Capítulo 7

715 34 2
                                    

En una aldea mundana, hubo un niño repudiado por su cabello parecido a las telarañas, ojos del color de la luna y su diáfana piel color yeso. A pesar de que antes esto era considerado hermoso, preciado y un milagro, "regalo de los Dioses", solían decir; todo cambió cuando llegó la iglesia a su país.

—¡Demonio! ¡Pagano! ¡Que Dios te perdone!—eso y más palabras voceaban los aldeanos.

Sus ojos perla estaban inundados de lágrimas, mientras sostenía un rosario que le dio su madre, antes de que los separaran. Dentro de la jaula, rezaba porque sus padres estuvieran a salvo y lo que depara su destino, fuera la paga que debía dar para que su familia estuviera en un mejor estado que el suyo.

Las grandes puertas del claustro se abrieron dando paso a hermosas pinturas, ventanas con cristales coloridos y una cruz de madera. Los ojos grises miraban esperanzados el lugar que era mejor conocido, como la casa de Dios.

—Dime niño, ¿deseas el perdón de Dios?—preguntó el Arzobispo.

El cabello gris, (debido a la suciedad), lo acomodo detrás de su espalda para asentir, mientras abrían la jaula.

Una sonrisa apareció en el regordete rostro del hombre para tenderle la mano. Los ojos grises se llenaron de esperanza, y el niño tomó la mano sin dudar, besando sus nudillos y persignándose: inocente, puro, hermoso, un ángel. Un regalo de Dios, sin duda.

Los días pasaron, las semanas pasaron y los meses por igual, el incesante golpeteo de la cabecera y la cama rechinan con firmeza, junto el sonido de la carne chocando. La parte anal de un niño de no pasados los siete años, era arremetido y penetrado con la fuerza suficiente para hacerlo gritar de dolor; suficiente para provocar un desgarre que parecía avecinarse, mas no pasaba, ya sea por la resistencia de su cuerpo o su firme voluntad.

—Oh, qué gran regalo de Dios eres—dijo jadeante.

La gordura del Arzobispo era tanta como para aplastar su frágil cuerpo pero no importaba. Los ojos grises miraban con deslucir la cama, mordiendo las cobijas con dolor, tratando de respirar porque su nariz estaba restregada contra el colchón, mientras una de sus manos apretaba fuerte su rosario con una sonrisa torcida, ocultando la gran mancha que estos actos dejarían por siempre en su alma. Sin percatarse de la gran herida que estaba abriéndose en su corazón, en su vientre, sin darse cuenta que sus alas estaban siendo comidas a mordiscos.
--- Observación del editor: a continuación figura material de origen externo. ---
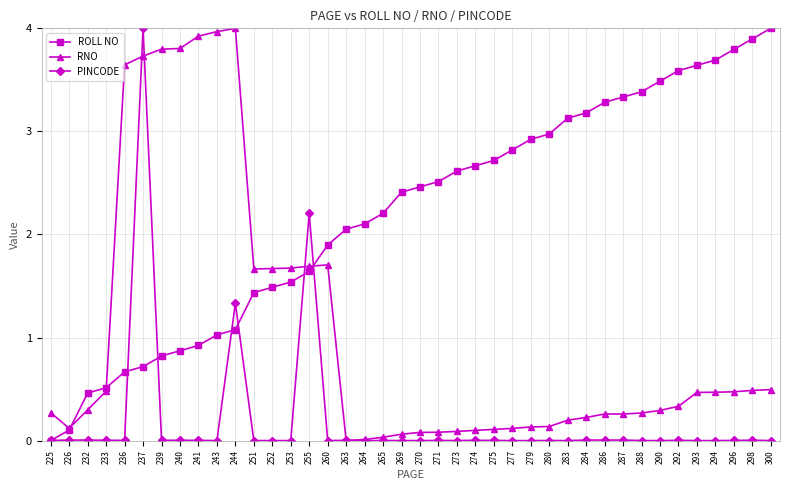

The ROLL NO series shows 3.2 at 284. True or false?

True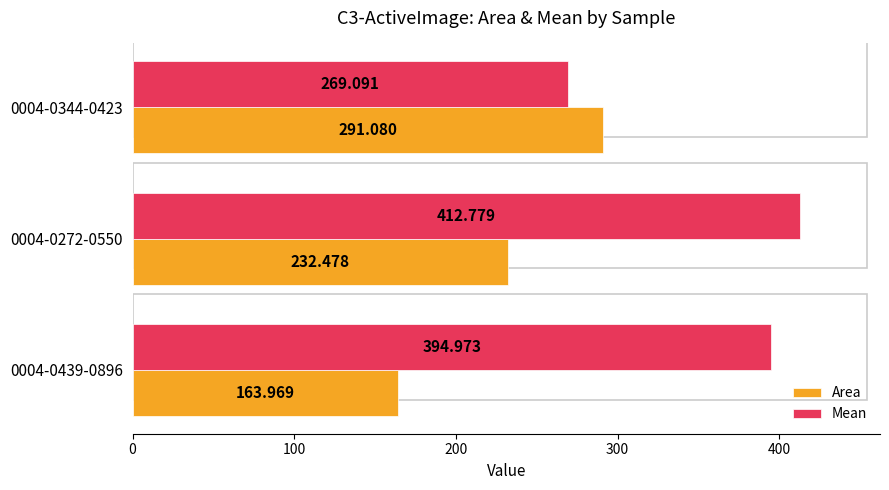

How many values in the Mean series exceed 394?

2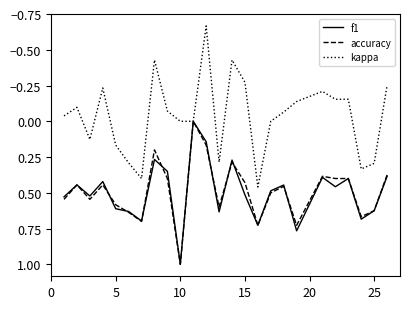

What is the highest value of the accuracy series?

1.0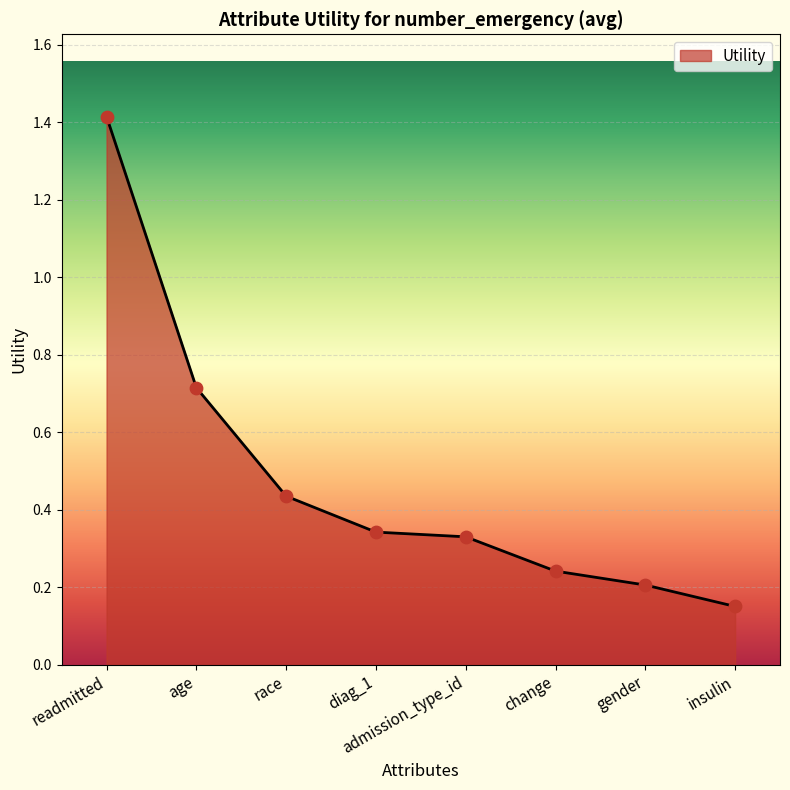

What is the change in value from change to insulin?

-0.1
El hombre demoníaco paró para darle la vuelta y mostrarle una sonrisa amable que repugnaba a cualquiera, mientras movía sus caderas con fuerza.

Las lágrimas caían de sus lúgubres lunas, las piernas tensas estaban maltratadas por la fuerza que se ejercía en ellas y su pequeño orificio, estaba tan maltratado que era asqueroso como el hombre disfrutaba viéndolo.

Una noche más, fue llevado en brazos con sangre escurriendo de su trasero. Una vez más, los escoltas, sacerdotes, monjas, miraban el suelo sin cuestionar. Una vez más los ojos grises lloraban mares bajo las pestañas invernales, mas su sonrisa pálida no se eclipsaba, apretando en sus manos el rosario hecho de semillas.

—¿Ya me perdonaste, Dios?

(...)

Claudy estaba tarareando mientras Alex estaba en el baño calmando su libido. Miró a su alrededor, buscando algo interesante hasta que encontró una vieja caja, resguardada con llave. Sonrió con malicia para ir hasta ella y sacar una de sus uñas, poniendo su dedo en la cerradura y dándole una vuelta, abriéndose al instante. Sus ojos rojos se inundaron de tinieblas, recordando un pasado vergonzoso que no deseaba seguir recordando, atenazando sus entrañas sin piedad, cerró la caja con lentitud para dejarla donde la tomo.